Density Estimation with rbbnp
density-estimation.RmdThis article is a guide to density estimation with
biasBound_density().
Estimating a density
biasBound_density() takes a data vector and returns a
density estimate with bias-aware confidence intervals. The main
arguments are:
biasBound_density(
X, # Data vector
x = NULL, # Evaluation points (auto if NULL)
h = NULL, # Bandwidth (auto-selected if NULL)

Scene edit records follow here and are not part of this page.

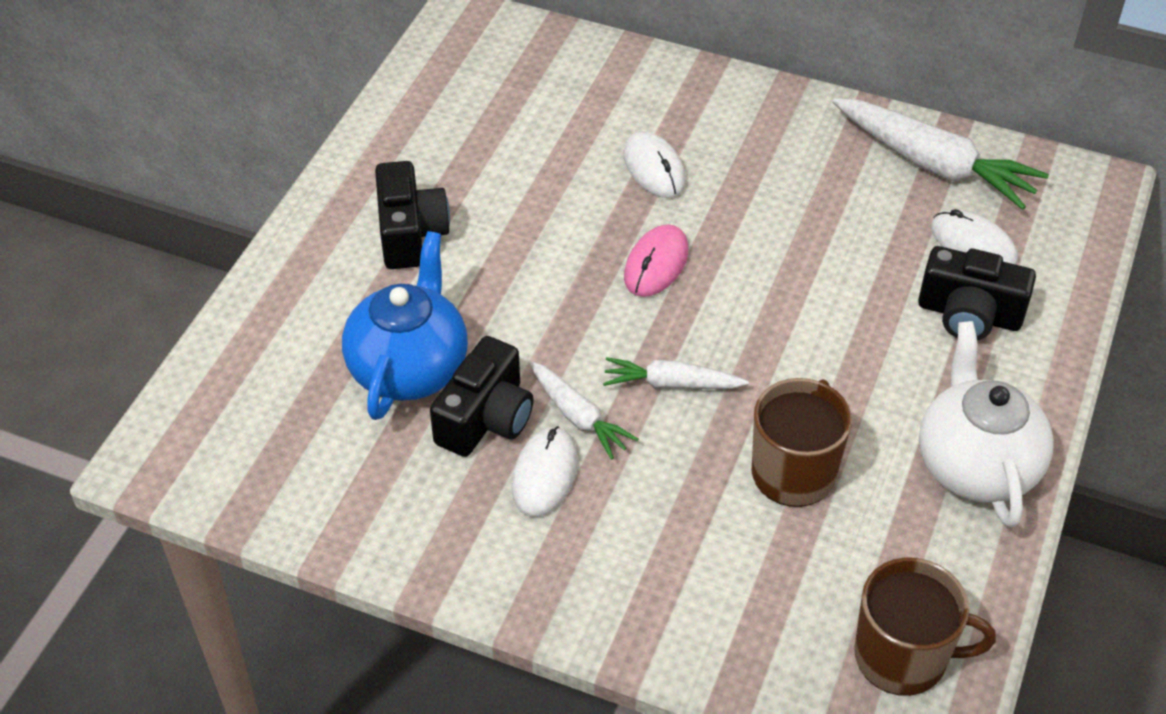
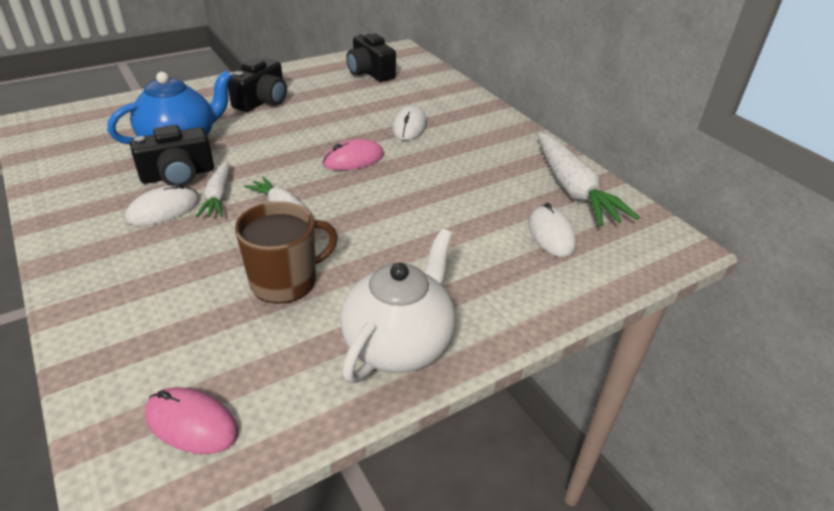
camera: 35 degrees right, 10 degrees down
(903, 656) = (191, 423): brown mug -> pink mouse
(969, 314) = (503, 265): black camera -> black camera (370, 72)

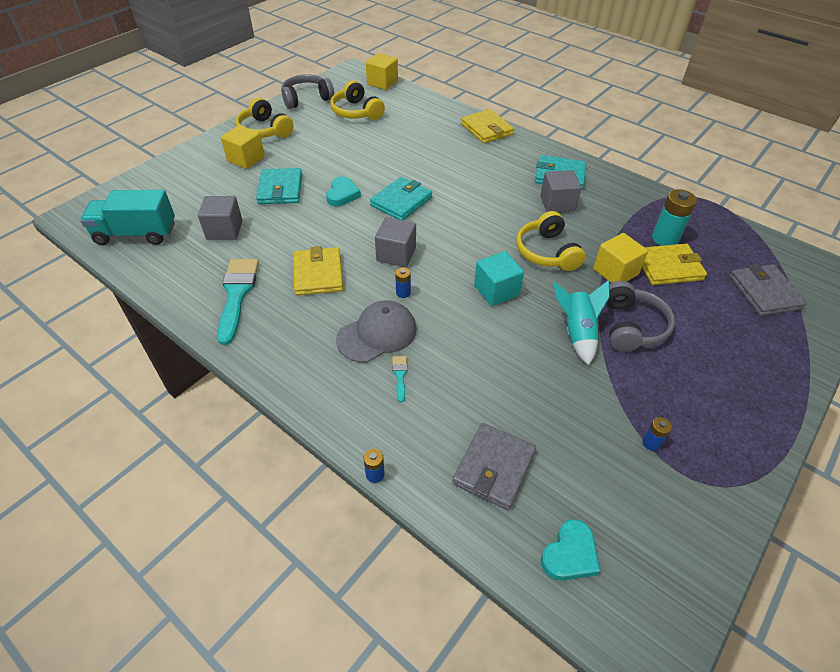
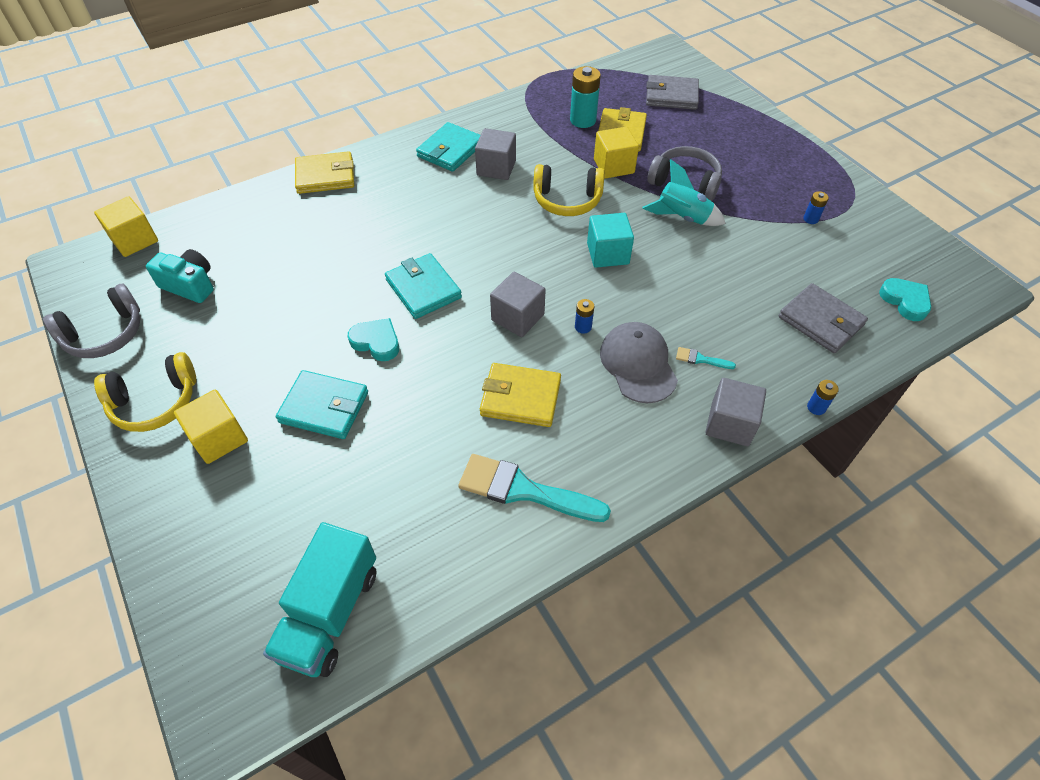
camera: 70 degrees left, 5 degrees up
(224, 230) = (382, 489): grey cube -> grey cube (730, 424)
(306, 99) = (105, 334): grey headphones -> grey headphones turned 120 degrees counterclockwise
(356, 112) = (190, 285): yellow headphones -> turquoise camera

h_method = "cv", # "cv" or "silverman"
alpha = 0.05, # Confidence level
kernel.fun = "Schennach2004",
xi_lb = NULL, # Frequency range lower bound
xi_ub = NULL # Frequency range upper bound
)A basic fit, on data drawn from the 2-fold uniform distribution:
# Generate sample data from 2-fold uniform distribution
X <- gen_sample_data(size = 1000, dgp = "2_fold_uniform", seed = 42)
# Estimate density
fit <- biasBound_density(X, h = 0.08, kernel.fun = "Schennach2004")
# Display results
fit
#> Bias-Bounded Density Estimation
#>
#> Call:
#> biasBound_density(X = X, h = 0.08, kernel.fun = "Schennach2004")
#>
#> Sample size: n = 1000
#> Bandwidth: h = 0.0800 (user-specified)
#> Kernel: Schennach2004
#>
#> Bias bound parameters:
#> A = 6.8980, r = 2.5142
#> bias bound b1x = 0.0334
#>
#> Evaluation points: 100 (range: [-0.1746, 2.1780])
#> Confidence level: 95%
#>
#> Use summary() for detailed statistics
#> Use plot() to visualize resultsThe result is an S3 object of class bbnp_density. Use
coef() for the key parameters and summary()
for a fuller report:
# Key parameters
coef(fit)
#> A r h
#> 6.898006 2.514158 0.080000
# Detailed summary
summary(fit)
#> Summary: Bias-Bounded Density Estimation
#> ============================================================
#>
#> Call:
#> biasBound_density(X = X, h = 0.08, kernel.fun = "Schennach2004")
#>
#> Sample Information:
#> Sample size (n): 1000
#> Bandwidth (h): 0.0800
#> Kernel function: Schennach2004
#>
#> Bias Bound Parameters:
#> A (amplitude): 6.8980
#> r (decay rate): 2.5142
#> b1x (bias bound): 0.0334
#> Xi interval: [2.4074, 4.5544]
#>
#> Range Estimation:
#> Density estimates:
#> min Q1.25% median mean Q3.75% max
#> 0.0000 0.1111 0.4273 0.4217 0.7125 0.8798
#>
#> Standard errors:
#> min mean max
#> 0.0000 0.0341 0.0563Visualizing the fit
The default plot shows the estimate together with the bias band and the confidence interval:
plot(fit)
| Element | Description |
|---|---|
| Estimate | Kernel density estimate \(\hat{f}(x)\) |
| Bias bound | Bias range: \([\hat{f} - \bar{b}, \hat{f} + \bar{b}]\) |
| 95% CI | \([\hat{f} - \bar{b} - z\hat{\sigma}, \hat{f} + \bar{b} + z\hat{\sigma}]\) |
The type = "ft" plot shows how the smoothness parameters
are detected from the empirical Fourier transform:
plot(fit, type = "ft")
The legend labels each line:
- Empirical |phi|: the empirical Fourier transform \(|\hat{\phi}(\xi)|\)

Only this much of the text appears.